Items from a data source:
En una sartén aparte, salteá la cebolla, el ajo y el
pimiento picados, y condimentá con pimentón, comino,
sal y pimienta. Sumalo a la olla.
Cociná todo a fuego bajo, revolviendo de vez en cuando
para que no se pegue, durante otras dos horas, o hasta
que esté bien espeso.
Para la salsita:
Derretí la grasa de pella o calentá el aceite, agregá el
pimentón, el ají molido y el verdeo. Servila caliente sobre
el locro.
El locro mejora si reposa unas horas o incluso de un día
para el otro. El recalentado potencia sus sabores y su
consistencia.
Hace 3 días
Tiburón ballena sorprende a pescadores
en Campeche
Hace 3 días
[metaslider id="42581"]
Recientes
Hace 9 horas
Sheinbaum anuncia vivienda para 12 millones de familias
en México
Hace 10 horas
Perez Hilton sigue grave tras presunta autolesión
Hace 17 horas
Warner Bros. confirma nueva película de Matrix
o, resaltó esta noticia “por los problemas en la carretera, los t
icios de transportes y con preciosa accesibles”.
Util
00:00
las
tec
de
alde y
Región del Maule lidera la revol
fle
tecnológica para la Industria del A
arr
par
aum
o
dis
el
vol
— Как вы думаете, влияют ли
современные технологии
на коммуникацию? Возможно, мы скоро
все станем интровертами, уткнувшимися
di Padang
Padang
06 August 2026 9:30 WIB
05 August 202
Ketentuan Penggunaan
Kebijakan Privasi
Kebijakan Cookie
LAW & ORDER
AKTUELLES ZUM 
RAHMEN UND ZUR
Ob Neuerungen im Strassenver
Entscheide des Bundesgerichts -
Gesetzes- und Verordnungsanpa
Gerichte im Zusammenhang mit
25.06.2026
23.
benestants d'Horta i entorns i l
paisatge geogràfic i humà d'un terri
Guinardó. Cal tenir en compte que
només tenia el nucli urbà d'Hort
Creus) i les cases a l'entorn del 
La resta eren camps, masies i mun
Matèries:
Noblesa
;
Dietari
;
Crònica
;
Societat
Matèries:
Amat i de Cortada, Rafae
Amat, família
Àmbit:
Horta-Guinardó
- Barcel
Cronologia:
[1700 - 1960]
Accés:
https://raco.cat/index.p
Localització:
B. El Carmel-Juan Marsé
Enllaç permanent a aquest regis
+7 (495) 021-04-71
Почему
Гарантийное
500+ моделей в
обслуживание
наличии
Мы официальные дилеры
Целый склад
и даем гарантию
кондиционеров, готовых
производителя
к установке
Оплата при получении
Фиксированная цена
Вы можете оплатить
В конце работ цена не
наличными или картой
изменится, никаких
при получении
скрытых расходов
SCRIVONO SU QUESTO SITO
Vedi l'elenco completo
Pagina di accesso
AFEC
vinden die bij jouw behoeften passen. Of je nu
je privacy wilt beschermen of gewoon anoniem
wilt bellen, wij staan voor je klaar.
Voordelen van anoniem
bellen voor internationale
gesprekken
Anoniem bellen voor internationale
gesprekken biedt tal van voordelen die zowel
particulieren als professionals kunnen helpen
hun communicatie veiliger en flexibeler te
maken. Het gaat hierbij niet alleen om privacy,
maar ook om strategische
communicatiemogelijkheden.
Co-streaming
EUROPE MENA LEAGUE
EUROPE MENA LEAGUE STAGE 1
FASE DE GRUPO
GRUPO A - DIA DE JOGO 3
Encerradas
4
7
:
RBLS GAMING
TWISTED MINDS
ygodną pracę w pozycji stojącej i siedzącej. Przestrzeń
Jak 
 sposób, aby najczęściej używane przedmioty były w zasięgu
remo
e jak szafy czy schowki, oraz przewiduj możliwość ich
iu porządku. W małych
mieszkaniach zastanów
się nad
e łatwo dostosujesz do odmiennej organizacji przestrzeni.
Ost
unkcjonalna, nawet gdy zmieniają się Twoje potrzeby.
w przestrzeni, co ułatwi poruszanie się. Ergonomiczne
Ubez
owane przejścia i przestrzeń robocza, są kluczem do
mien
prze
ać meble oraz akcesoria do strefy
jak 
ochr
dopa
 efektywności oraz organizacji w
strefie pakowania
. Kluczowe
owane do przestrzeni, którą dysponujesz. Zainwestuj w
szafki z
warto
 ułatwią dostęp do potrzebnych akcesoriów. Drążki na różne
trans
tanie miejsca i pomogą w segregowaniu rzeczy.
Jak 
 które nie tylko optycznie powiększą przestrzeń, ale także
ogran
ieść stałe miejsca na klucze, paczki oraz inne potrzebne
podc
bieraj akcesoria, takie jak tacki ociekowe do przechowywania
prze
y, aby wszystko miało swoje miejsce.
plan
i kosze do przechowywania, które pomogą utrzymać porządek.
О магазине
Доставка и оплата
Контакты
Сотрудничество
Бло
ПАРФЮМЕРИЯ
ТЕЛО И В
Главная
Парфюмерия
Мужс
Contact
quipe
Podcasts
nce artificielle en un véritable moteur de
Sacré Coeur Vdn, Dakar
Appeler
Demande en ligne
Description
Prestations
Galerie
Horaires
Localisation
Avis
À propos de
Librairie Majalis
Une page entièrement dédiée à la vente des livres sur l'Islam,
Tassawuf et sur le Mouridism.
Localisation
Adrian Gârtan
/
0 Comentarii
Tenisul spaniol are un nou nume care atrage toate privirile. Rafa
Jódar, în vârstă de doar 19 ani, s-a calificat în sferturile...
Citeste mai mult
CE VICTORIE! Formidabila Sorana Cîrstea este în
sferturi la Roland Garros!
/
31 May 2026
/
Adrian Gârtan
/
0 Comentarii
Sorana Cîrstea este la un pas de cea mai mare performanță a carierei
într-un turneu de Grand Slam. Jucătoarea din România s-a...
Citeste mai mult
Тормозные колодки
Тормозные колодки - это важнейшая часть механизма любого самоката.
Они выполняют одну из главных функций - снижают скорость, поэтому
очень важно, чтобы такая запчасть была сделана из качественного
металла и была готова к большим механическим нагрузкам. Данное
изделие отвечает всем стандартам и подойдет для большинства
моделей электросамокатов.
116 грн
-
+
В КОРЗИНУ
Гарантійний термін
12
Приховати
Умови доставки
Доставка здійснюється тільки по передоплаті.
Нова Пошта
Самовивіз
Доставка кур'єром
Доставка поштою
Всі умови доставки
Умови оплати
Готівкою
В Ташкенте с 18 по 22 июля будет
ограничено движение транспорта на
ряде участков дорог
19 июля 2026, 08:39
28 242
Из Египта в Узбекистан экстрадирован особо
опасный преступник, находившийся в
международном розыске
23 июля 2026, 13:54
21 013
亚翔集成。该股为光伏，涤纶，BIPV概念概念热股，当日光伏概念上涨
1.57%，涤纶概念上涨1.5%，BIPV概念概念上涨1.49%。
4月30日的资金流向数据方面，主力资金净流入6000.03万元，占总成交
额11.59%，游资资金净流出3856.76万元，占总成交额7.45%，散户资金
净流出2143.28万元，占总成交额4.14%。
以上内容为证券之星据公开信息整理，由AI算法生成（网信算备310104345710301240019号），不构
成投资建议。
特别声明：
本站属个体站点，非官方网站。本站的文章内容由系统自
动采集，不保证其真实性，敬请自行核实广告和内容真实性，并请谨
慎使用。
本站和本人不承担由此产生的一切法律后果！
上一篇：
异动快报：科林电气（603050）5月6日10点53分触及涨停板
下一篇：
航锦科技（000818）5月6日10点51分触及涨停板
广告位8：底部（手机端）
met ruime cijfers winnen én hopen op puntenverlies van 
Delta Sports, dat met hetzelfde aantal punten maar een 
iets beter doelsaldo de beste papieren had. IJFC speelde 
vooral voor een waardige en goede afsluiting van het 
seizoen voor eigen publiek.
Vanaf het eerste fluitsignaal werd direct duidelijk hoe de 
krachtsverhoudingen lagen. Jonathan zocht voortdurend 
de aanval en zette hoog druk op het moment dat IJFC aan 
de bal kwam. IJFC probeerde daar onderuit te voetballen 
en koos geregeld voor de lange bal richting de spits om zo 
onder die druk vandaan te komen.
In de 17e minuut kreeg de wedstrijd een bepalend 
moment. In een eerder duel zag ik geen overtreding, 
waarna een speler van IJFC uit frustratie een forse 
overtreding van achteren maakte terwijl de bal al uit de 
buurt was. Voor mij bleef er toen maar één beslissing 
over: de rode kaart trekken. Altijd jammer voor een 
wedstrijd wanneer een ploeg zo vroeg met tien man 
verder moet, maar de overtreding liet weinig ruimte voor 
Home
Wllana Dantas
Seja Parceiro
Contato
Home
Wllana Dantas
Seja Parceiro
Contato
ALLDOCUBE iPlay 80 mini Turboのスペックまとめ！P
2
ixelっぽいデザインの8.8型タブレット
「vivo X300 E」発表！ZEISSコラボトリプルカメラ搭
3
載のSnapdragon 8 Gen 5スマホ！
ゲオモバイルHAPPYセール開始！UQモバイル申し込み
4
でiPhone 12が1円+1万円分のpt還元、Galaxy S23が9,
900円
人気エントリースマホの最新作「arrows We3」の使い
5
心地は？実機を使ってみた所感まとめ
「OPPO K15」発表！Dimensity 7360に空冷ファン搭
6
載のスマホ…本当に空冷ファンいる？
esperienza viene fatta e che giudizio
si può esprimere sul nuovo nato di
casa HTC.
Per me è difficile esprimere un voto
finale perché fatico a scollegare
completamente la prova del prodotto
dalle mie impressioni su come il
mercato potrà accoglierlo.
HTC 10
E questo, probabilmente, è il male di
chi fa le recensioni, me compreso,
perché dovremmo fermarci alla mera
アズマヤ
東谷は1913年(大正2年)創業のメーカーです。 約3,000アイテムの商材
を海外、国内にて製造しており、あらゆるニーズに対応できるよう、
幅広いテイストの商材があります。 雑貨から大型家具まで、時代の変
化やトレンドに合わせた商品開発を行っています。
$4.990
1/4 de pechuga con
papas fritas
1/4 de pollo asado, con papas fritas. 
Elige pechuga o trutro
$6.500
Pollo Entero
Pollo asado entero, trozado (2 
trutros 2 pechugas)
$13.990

TASK TO COMPLETE | Reproduce the lines from the start of the records through the line containing "Hace 9 horas", including both ends.

EXERCISE SOLUTION |
En una sartén aparte, salteá la cebolla, el ajo y el
pimiento picados, y condimentá con pimentón, comino,
sal y pimienta. Sumalo a la olla.
Cociná todo a fuego bajo, revolviendo de vez en cuando
para que no se pegue, durante otras dos horas, o hasta
que esté bien espeso.
Para la salsita:
Derretí la grasa de pella o calentá el aceite, agregá el
pimentón, el ají molido y el verdeo. Servila caliente sobre
el locro.
El locro mejora si reposa unas horas o incluso de un día
para el otro. El recalentado potencia sus sabores y su
consistencia.
Hace 3 días
Tiburón ballena sorprende a pescadores
en Campeche
Hace 3 días
[metaslider id="42581"]
Recientes
Hace 9 horas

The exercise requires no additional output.